I’m doing my MFA online and I’m currently in a workshop class. In this class, two people a week will submit stories and everyone else provides feedback. I did my part with the two stories, as usual, and then tonight I received an email from the instructor informing me that one of the writers last week had felt that I had personally attacked her with my feedback, and that it wasn’t constructive. Her feelings were hurt.
I wanted to write back and say that she’d better grow a set if she wanted to be a writer. But, I didn’t. I, like a grown up with a delete button, apologized.
Why? Because I remember, years ago it seems, getting feedback on the first chapter of a story I’ve never finished. It was in one of those internet workshops, not MFA related. One person sent this essay of faults back, pointing out each typo, each tiny little thing, and how dare I submit something so riddled with typos. The entire feedback was mean, nasty, and lacked any tact of any kind. That was the last piece I submitted to that particular workshop, because I was hurt by it.

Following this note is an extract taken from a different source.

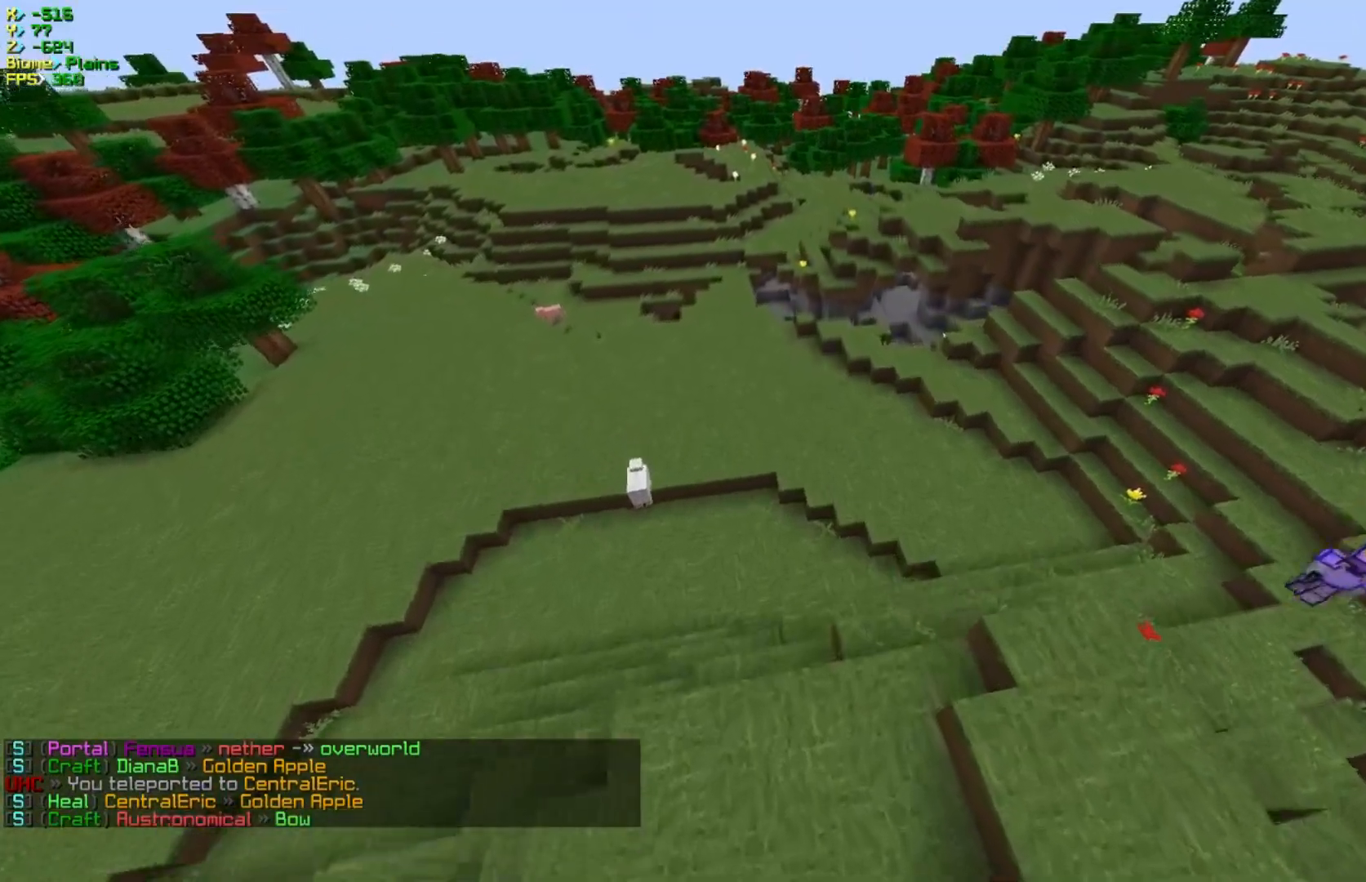
{"keys": ["d", "w"], "mouse": [], "events": []}
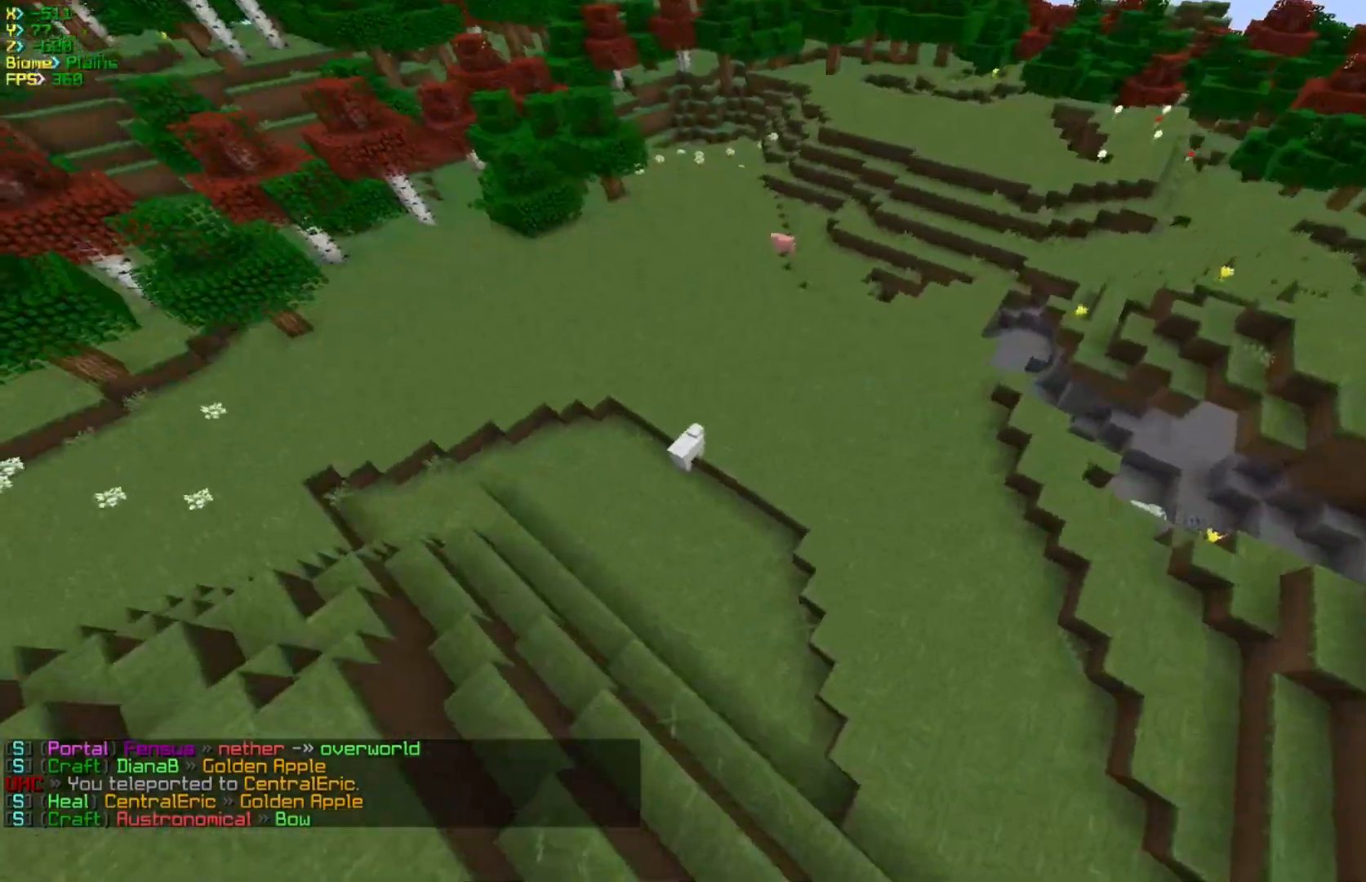
{"keys": ["a", "w"], "mouse": [], "events": [[33, "a", "down"], [83, "d", "up"]]}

I’ve since grown a thicker skin – I can take people not liking things that I write. But, I forget that other people can’t. I went back this evening and read what I’d posted as my feedback, and while I don’t consider what I wrote personal in any form or fashion, this girl apparently did.

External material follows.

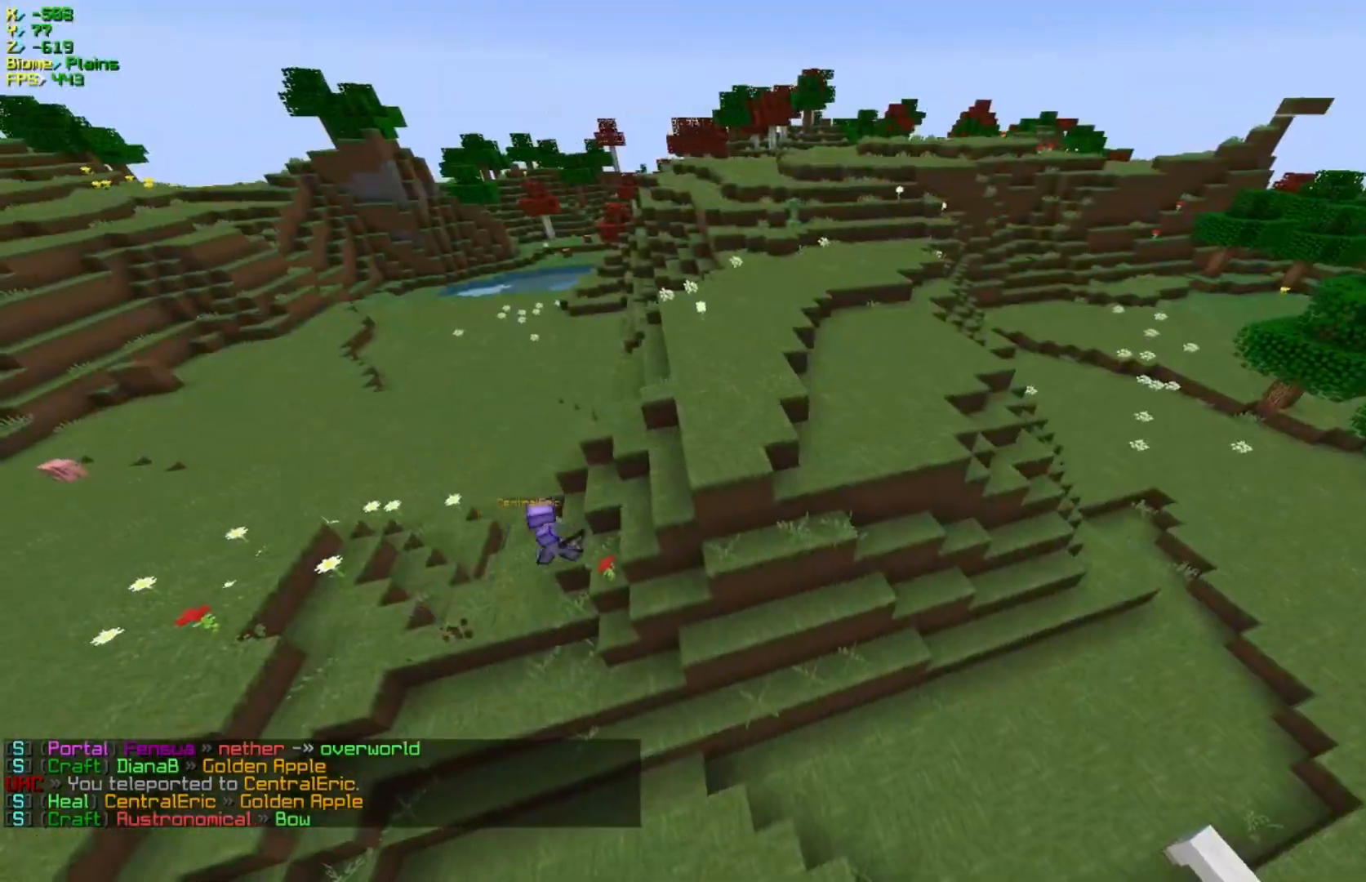
{"keys": ["a", "w"], "mouse": [], "events": []}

Writers, like all artists, have to be able to take criticism, both good, constructive, and bad. Take it, see it for what it is, and do with it what you will. Keep the good, consider the constructive, and disregard the bad. I don’t know this girl at all, but based on her profile picture, she looked young. Fresh from undergrad young. She’s also making a duck face in her picture, but I’m not sure what that implies. I might be judging here. Someone stop me.
There are two lessons to be learned.
The first is important for all writers to know: when people criticize your writing, they are not criticizing you. There comes a point where your novel has to stop being your baby. When someone says that they can’t connect to your characters, that doesn’t meant they hate you.
The second is also important for all writers: be tactful as possible when providing feedback. You never known the disposition of the writer you’re sending it to. They might be a fragile little workshop virgin who’s sending her writing out into the world for the first time.